There are things that I don't or can't say to people, things that people will not understand. Even if they do, it wouldn't help at all by voicing my thoughts. There are some people, or a person, whom i desperately want to tell my thoughts to, but can't. Not even my blog, not anywhere. But with the company of those plants at the balcony, for some reason, i didn't feel all that alone anymore. You might think that i am a little loony for doing whatever that i did, but i actually spoke my thoughts there to the things around the balcony, as if they were old friends of mine.

But true enough, i remember when i was a kid, i used to bury my toys in the soil, or make them climb the stems of the plants and the pretending that i was the king of the jungle. I buried a dozen dead fishes from the fish tank there, and i remember one rainy afternoon when i wept over the death of a pink fish we bought for merely three days. I sort of grew up with all the familiar objects at the balcony, and with age i left them there in the cold nights while i retreated into the room of mine, locked up with my own thoughts and suffocating under their weight. I forgot the liberating feeling of telling my thoughts to the rest of the world, through the balcony on the 19th floor, and it was a great feeling to do that all over again.

Well, you might think i am a little psychotic to do such a crazy thing alone in the middle of the night, but to tell you the truth i don't even care what you guys think about me anymore. It made me feel better after an emotional outburst, and who cares if my audience is a bunch of cancer patients or pots of plants? Because really, there are some thoughts of mine, that i can never tell to anybody.

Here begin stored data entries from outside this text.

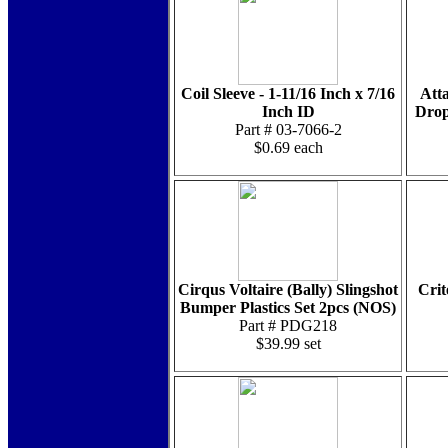
Coil Sleeve - 1-11/16 Inch x 7/16
Att
Inch ID
Drop
Part # 03-7066-2
$0.69 each
Cirqus Voltaire (Bally) Slingshot
Crit
Bumper Plastics Set 2pcs (NOS)
Part # PDG218
$39.99 set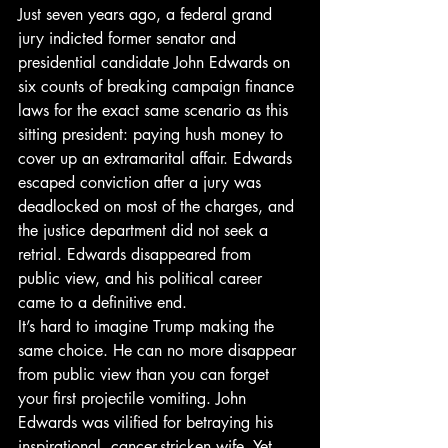
Just seven years ago, a federal grand 
jury indicted former senator and 
presidential candidate John Edwards on 
six counts of breaking campaign finance 
laws for the exact same scenario as this 
sitting president: paying hush money to 
cover up an extramarital affair. Edwards 
escaped conviction after a jury was 
deadlocked on most of the charges, and 
the justice department did not seek a 
retrial. Edwards disappeared from 
public view, and his political career 
came to a definitive end.
It’s hard to imagine Trump making the 
same choice. He can no more disappear 
from public view than you can forget 
your first projectile vomiting. John 
Edwards was vilified for betraying his 
inspirational, cancer-stricken wife. Yet 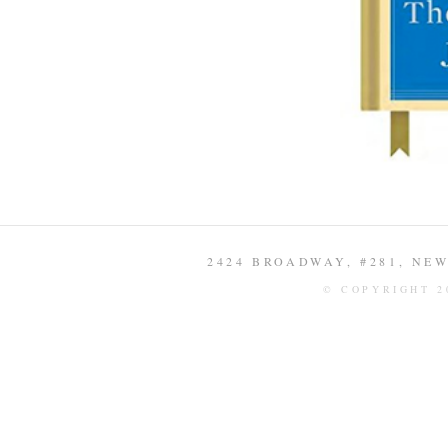
2424 BROADWAY, #281, NEW 
© COPYRIGHT 2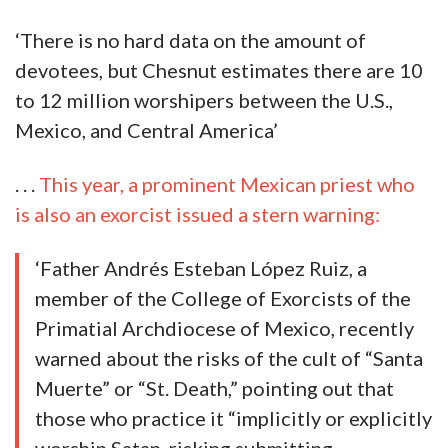
‘There is no hard data on the amount of
devotees, but Chesnut estimates there are 10
to 12 million worshipers between the U.S.,
Mexico, and Central America’
. . .
This year, a prominent Mexican priest who
is also an exorcist issued a stern warning:
‘Father Andrés Esteban López Ruiz, a
member of the College of Exorcists of the
Primatial Archdiocese of Mexico, recently
warned about the risks of the cult of “Santa
Muerte” or “St. Death,” pointing out that
those who practice it “implicitly or explicitly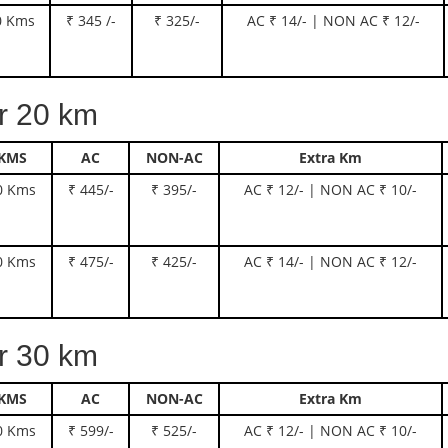
0 Kms
₹ 345 /-
₹ 325/-
AC ₹ 14/- | NON AC ₹ 12/-
 20 km
KMS
AC
NON-AC
Extra Km
0 Kms
₹ 445/-
₹ 395/-
AC ₹ 12/- | NON AC ₹ 10/-
0 Kms
₹ 475/-
₹ 425/-
AC ₹ 14/- | NON AC ₹ 12/-
 30 km
KMS
AC
NON-AC
Extra Km
0 Kms
₹ 599/-
₹ 525/-
AC ₹ 12/- | NON AC ₹ 10/-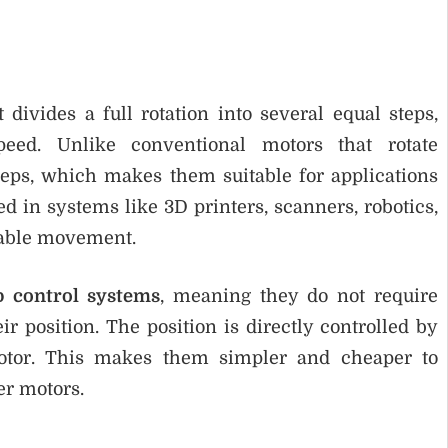
 divides a full rotation into several equal steps,
peed. Unlike conventional motors that rotate
teps, which makes them suitable for applications
d in systems like 3D printers, scanners, robotics,
table movement.
p control systems
, meaning they do not require
 position. The position is directly controlled by
motor. This makes them simpler and cheaper to
er motors.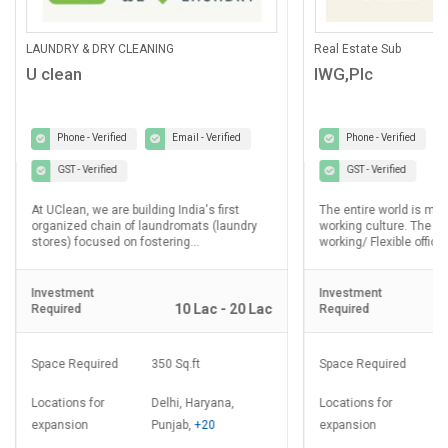
ANING
Real Estate Sub
IWG,Plc
Email - Verified
Phone - Verified
Email - Verified
GST - Verified
lding India's first
The entire world is moving towards Hybrid
laundromats (laundry
working culture. The demand for Co-
ostering...
working/ Flexible office...
Investment
10 Lac - 20 Lac
2.5 Cr - 5 Cr
Required
350 Sq.ft
Space Required
8000 - 20000 Sq.ft
Delhi, Haryana,
Locations for
Delhi, Haryana,
Punjab,
+20
expansion
Punjab,
+20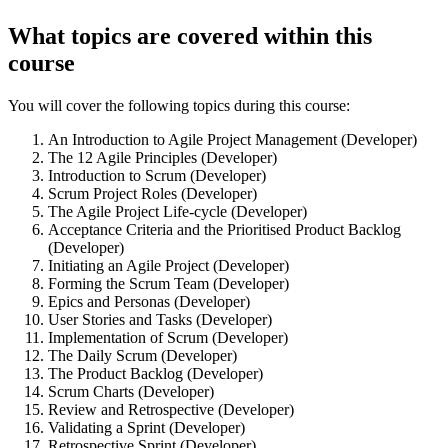
What topics are covered within this
course
You will cover the following topics during this course:
An Introduction to Agile Project Management (Developer)
The 12 Agile Principles (Developer)
Introduction to Scrum (Developer)
Scrum Project Roles (Developer)
The Agile Project Life-cycle (Developer)
Acceptance Criteria and the Prioritised Product Backlog
(Developer)
Initiating an Agile Project (Developer)
Forming the Scrum Team (Developer)
Epics and Personas (Developer)
User Stories and Tasks (Developer)
Implementation of Scrum (Developer)
The Daily Scrum (Developer)
The Product Backlog (Developer)
Scrum Charts (Developer)
Review and Retrospective (Developer)
Validating a Sprint (Developer)
Retrospective Sprint (Developer)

So i sat there for a full two hours last night, until the roads were emptied and the night grew colder. I couldn't take the temperature anymore, taking refuge back in the house. But the leaves continued to nod to the beating of the wind, the yellow light continued to shine without dwindling, and the cushion was left there even till the early morning. I said everything that i wanted to say to somebody, and to nobody at the same time. Isn't that some kind of experience by itself?

I cannot elaborate on what i said, because that would defeat the purpose. But to me, my balcony is just one of the many friends that i have neglected as of late. At least there at the balcony, i feel brave and sane enough to voice my thoughts, knowing that nobody is going to be judgmental or hurt by my comments or thoughts. Because there, on the 19th floor, everybody speaks the language of silence, and silence to me at times like then, is more precious than any voices that could possibly cheer my soul.